* [SELECTED EXTRACT]:
Cloudflare AI
Cloudflare Workers AI — run inference on Cloudflare's global GPU network. Supports models via @cf/ and @hf/ model identifiers. No SDK required — uses Cloudflare's native REST API.
Install
No extra dependencies needed — CloudflareLLM uses the built-in httpx client.
Setup
You need a Cloudflare account ID and API token with Workers AI permissions.
export CLOUDFLARE_ACCOUNT_ID=your-account-id
export CLOUDFLARE_API_TOKEN=your-api-token
Usage
from synapsekit.llm.cloudflare import CloudflareLLM
from synapsekit import LLMConfig
import os
config = LLMConfig(
model="@cf/meta/llama-3.1-8b-instruct",
api_key=os.environ["CLOUDFLARE_API_TOKEN"],
provider="cloudflare",
)
llm = CloudflareLLM(
config,
account_id=os.environ["CLOUDFLARE_ACCOUNT_ID"],
)
# Streaming
async for token in llm.stream("Explain edge computing"):
print(token, end="")
# Generate
response = await llm.generate("What is Cloudflare Workers AI?")
Available models
| Model ID | Notes |
|---|---|
@cf/meta/llama-3.1-8b-instruct | Llama 3.1 8B — fast and capable |
@cf/meta/llama-3.2-3b-instruct | Llama 3.2 3B — ultra-fast |
@cf/mistral/mistral-7b-instruct-v0.1 | Mistral 7B |
@cf/google/gemma-7b-it | Google Gemma 7B |
@hf/thebloke/deepseek-coder-6.7b-instruct-awq | DeepSeek Coder |
See the full list at developers.cloudflare.com/workers-ai/models.

* [INPUT DATA]:
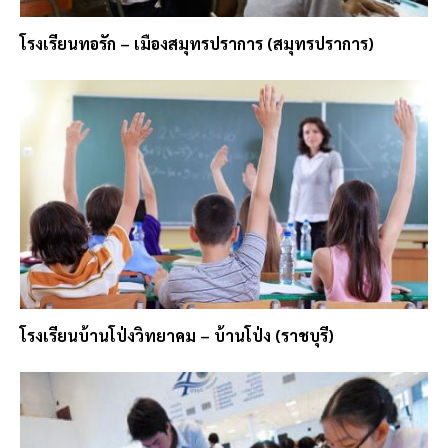
โรงเรียนทอรัก – เมืองสมุทรปราการ (สมุทรปราการ)
โรงเรียนบ้านโป่งวิทยาคม – บ้านโป่ง (ราชบุรี)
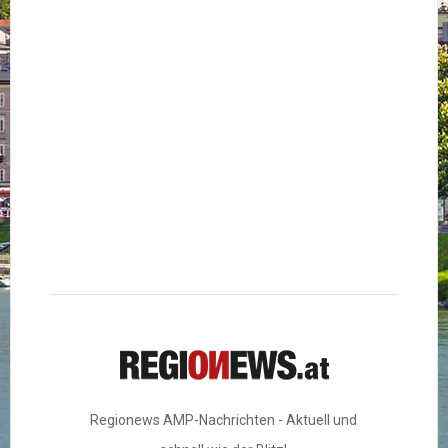
Regionews AMP-Nachrichten - Aktuell und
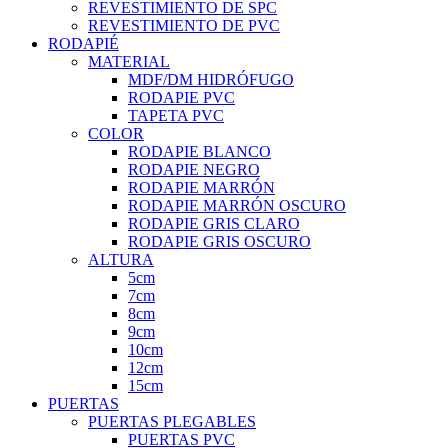
REVESTIMIENTO DE SPC
REVESTIMIENTO DE PVC
RODAPIÉ
MATERIAL
MDF/DM HIDRÓFUGO
RODAPIE PVC
TAPETA PVC
COLOR
RODAPIE BLANCO
RODAPIE NEGRO
RODAPIE MARRÓN
RODAPIE MARRÓN OSCURO
RODAPIE GRIS CLARO
RODAPIE GRIS OSCURO
ALTURA
5cm
7cm
8cm
9cm
10cm
12cm
15cm
PUERTAS
PUERTAS PLEGABLES
PUERTAS PVC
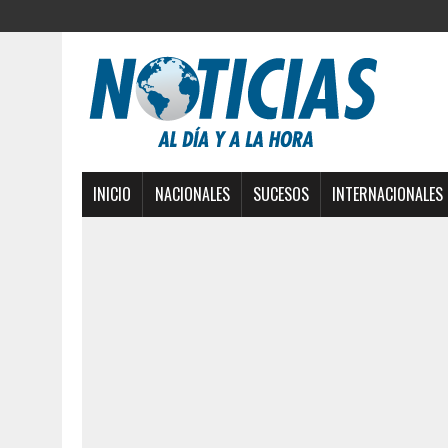
INICIO
NACIONALES
SUCESOS
INTERNACIONALES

* [WHAT TO DO]: Write the next part of the Cloudflare Workers AI documentation, picking up after its final line.

* [REPLY TO THE EXERCISE]:
Via RAG facade
from synapsekit import RAG
import os
rag = RAG(
model="@cf/meta/llama-3.1-8b-instruct",
api_key=os.environ["CLOUDFLARE_API_TOKEN"],
provider="cloudflare",
)
rag.add("Your document text here")
answer = rag.ask_sync("Summarize this.")
Auto-detection
The RAG facade auto-detects Cloudflare for models starting with @cf/ or @hf/:
rag = RAG(
model="@cf/meta/llama-3.1-8b-instruct",
api_key=os.environ["CLOUDFLARE_API_TOKEN"],
provider="cloudflare", # or omit — auto-detected from @cf/ prefix
)
tip
Set CLOUDFLARE_ACCOUNT_ID as an environment variable so you don't have to pass it explicitly. The RAG facade reads it automatically.